Mr Giuseppe Ruvio received a best paper/poster award by popular vote and committee approval at the Loughborough Antennas and Propagation Conference in April 2006. The conference had more than 100 papers from more than 25 countries across the world. His work focuses on novel miniature high performance antennas for emerging wireless systems, such as Ultra Wideband systems. Giuseppe, received his master's degree from the University of Siena, Italy, before coming to work in Ireland on a European Space Agency funded antenna project in industry. He has since joined the Centre for Telecommunications Value-chain-driven Research (www.ctvr.ie) antenna group, based in the School of Electronic & Communications Engineering, Kevin St. He is currently reading for PhD in the field of metamaterial enhanced antenna technology.
Dr Xiulong Bao, a researcher in the Centre for Telecommunications Value-chain-driven Research (CTVR, www.ctvr.ie) antenna group, located in the School of Electronic & Communications Engineering, Kevin St received an achievement award based on research output at the CTVR plenary meeting in Kilkenny in March. The antenna group is part of the larger RF strand, based in NUI, Maynooth, whose aim is to realize the next generation of fully reconfigurable radio transceivers and associated intelligent antenna systems. Bell Labs Research Ireland are partners in the project.

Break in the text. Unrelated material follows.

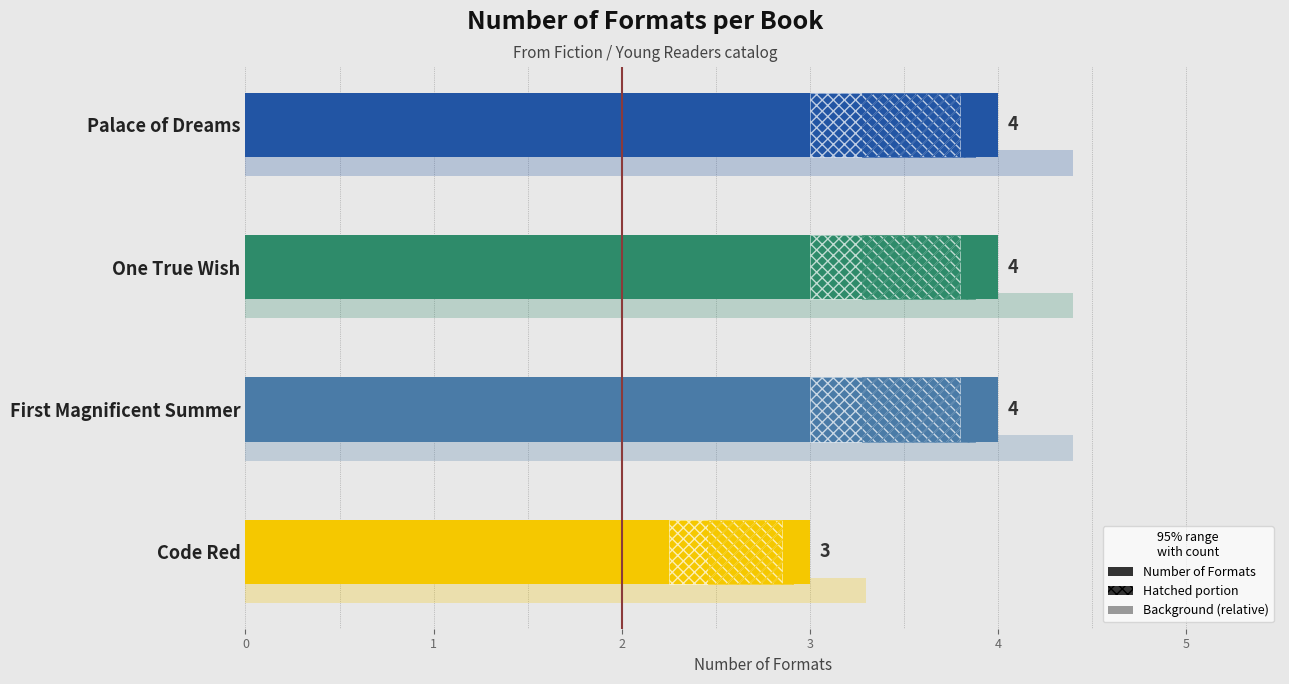

Which category has the highest value across all series?

First Magnificent Summer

Dr Bao received his M.Sc and Ph.D degrees from the Southeast University, Nanjing, China in 1996 and 2003 respectively. His major is electromagnetic fields & microwave technology. His research fields comprise GPS/handset antennas, RFID antennas, and various antennas based on metamaterial structures. He has considerable skills in electromagnetic scattering and electromagnetic numerical computation.
He held a post-doctoral post in the Shanghai Jiao Tong University for the next two years, before coming to Ireland. His work, in Dublin involves the miniaturisation of antennas for emerging telecommunications systems and improvement of antenna performance using novel metamaterials.
A wireless system capable of hopping between incompatible wireless standards that could revolutionise the telecommunications industry is being tested in Ireland. The "software-defined radio" device, developed by a team at the Centre for Telecommunications Value-Chain Research (CTVR) in Dublin, can mimic many different wireless tools by using reconfigurable software to carry out tasks normally performed by static hardware. The system employs novel radio frequency (RF) and antenna elements, developed by the CTVR antenna group, School of Electronic and Communications Engineering, Kevin St. This group is part of the larger RF strand, aimed at realizing the next generation of fully reconfigurable radio transceivers and associated intelligent antenna systems.